BRIEF> Make a verbatim copy of the records; pictures stay out.

SOURCE RECORDS>

= Beginning of Section =

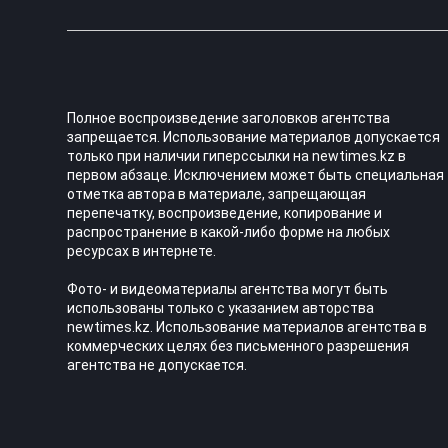
Полное воспроизведение заголовков агентства
запрещается. Использование материалов допускается
только при наличии гиперссылки на newtimes.kz в
первом абзаце. Исключением может быть специальная
отметка автора в материале, запрещающая
перепечатку, воспроизведение, копирование и
распространение в какой-либо форме на любых
ресурсах в интернете.
Фото- и видеоматериалы агентства могут быть
использованы только с указанием авторства
newtimes.kz. Использование материалов агентства в
коммерческих целях без письменного разрешения
агентства не допускается.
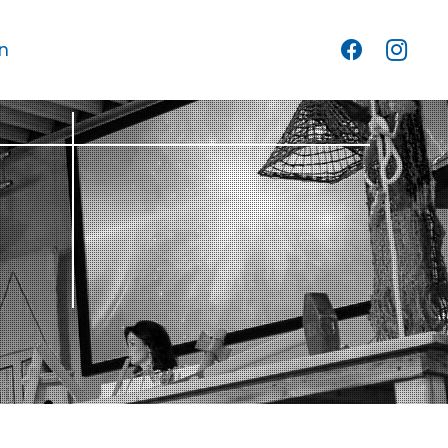
n
en
Voor onze jeugd
Binnenkijken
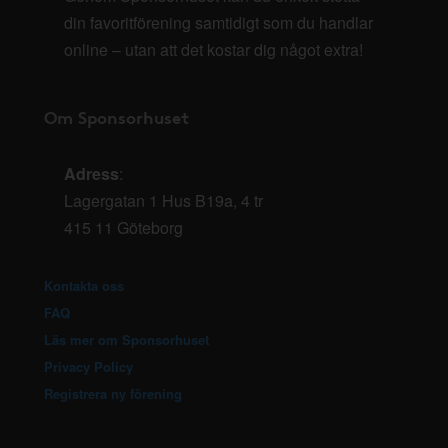
din favoritförening samtidigt som du handlar
online – utan att det kostar dig något extra!
Om Sponsorhuset
Adress
:
Lagergatan 1 Hus B19a, 4 tr
415 11 Göteborg
Kontakta oss
FAQ
Läs mer om Sponsorhuset
Privacy Policy
Registrera ny förening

= End of Section =

REPLY TO THE TASK>
Полное воспроизведение заголовков агентства
запрещается. Использование материалов допускается
только при наличии гиперссылки на newtimes.kz в
первом абзаце. Исключением может быть специальная
отметка автора в материале, запрещающая
перепечатку, воспроизведение, копирование и
распространение в какой-либо форме на любых
ресурсах в интернете.
Фото- и видеоматериалы агентства могут быть
использованы только с указанием авторства
newtimes.kz. Использование материалов агентства в
коммерческих целях без письменного разрешения
агентства не допускается.
n
en
Voor onze jeugd
Binnenkijken
din favoritförening samtidigt som du handlar
online – utan att det kostar dig något extra!
Om Sponsorhuset
Adress
:
Lagergatan 1 Hus B19a, 4 tr
415 11 Göteborg
Kontakta oss
FAQ
Läs mer om Sponsorhuset
Privacy Policy
Registrera ny förening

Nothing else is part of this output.